» **WORK TASK**
Scan the entries below, and for each line that includes the word "augustus", make a copy.

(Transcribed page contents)

Content starts

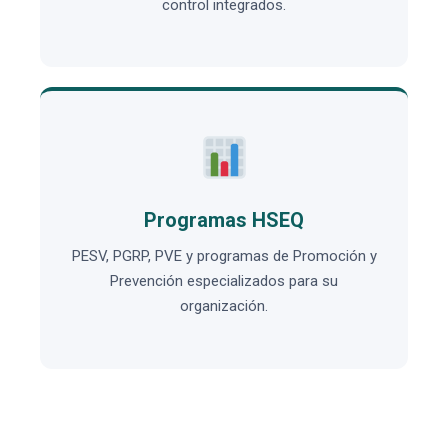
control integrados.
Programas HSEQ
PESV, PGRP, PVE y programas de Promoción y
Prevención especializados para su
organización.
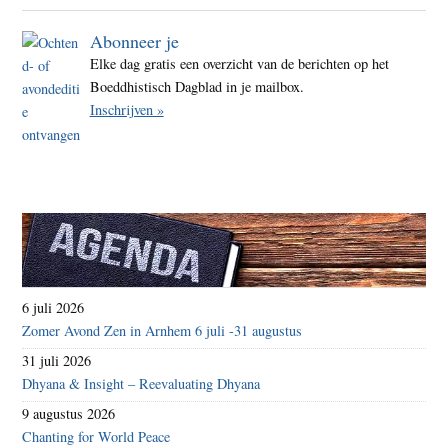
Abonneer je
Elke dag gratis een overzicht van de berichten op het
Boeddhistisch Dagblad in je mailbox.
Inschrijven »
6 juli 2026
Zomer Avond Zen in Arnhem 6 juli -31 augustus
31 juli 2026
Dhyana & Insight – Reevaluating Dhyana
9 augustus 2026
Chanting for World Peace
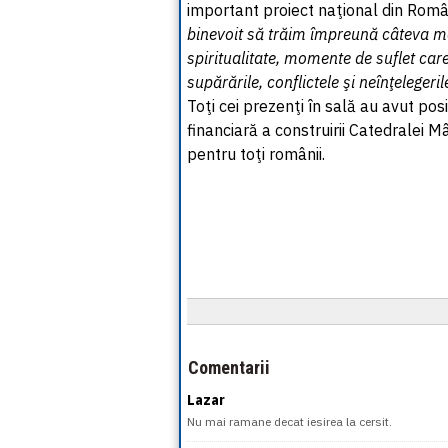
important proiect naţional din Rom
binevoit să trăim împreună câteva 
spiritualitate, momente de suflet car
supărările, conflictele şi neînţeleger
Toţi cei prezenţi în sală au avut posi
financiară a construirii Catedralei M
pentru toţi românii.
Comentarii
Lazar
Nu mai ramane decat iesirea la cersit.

Content ends
Content starts

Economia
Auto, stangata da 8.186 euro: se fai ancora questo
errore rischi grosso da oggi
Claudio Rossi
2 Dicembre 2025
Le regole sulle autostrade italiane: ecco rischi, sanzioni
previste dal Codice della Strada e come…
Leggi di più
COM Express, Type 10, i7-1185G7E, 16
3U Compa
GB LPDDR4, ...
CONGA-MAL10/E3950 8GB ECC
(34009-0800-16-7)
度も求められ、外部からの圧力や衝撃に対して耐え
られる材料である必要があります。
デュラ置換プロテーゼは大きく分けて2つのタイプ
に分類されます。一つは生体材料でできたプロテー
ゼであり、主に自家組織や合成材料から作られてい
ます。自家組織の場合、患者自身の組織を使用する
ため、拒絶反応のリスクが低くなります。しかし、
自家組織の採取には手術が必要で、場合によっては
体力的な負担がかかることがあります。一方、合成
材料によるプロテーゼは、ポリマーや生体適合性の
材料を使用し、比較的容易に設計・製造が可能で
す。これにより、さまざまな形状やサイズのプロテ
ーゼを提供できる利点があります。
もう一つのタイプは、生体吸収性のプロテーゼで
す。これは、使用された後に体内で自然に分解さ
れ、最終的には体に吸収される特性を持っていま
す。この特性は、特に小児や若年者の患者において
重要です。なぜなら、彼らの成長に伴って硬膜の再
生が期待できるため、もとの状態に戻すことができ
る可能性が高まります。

Content ends
Content starts

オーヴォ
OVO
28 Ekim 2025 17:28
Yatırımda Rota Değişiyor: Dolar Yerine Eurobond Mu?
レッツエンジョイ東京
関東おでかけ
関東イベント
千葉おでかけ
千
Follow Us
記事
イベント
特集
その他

Content ends

» **ANSWER BOX**
Zomer Avond Zen in Arnhem 6 juli -31 augustus
9 augustus 2026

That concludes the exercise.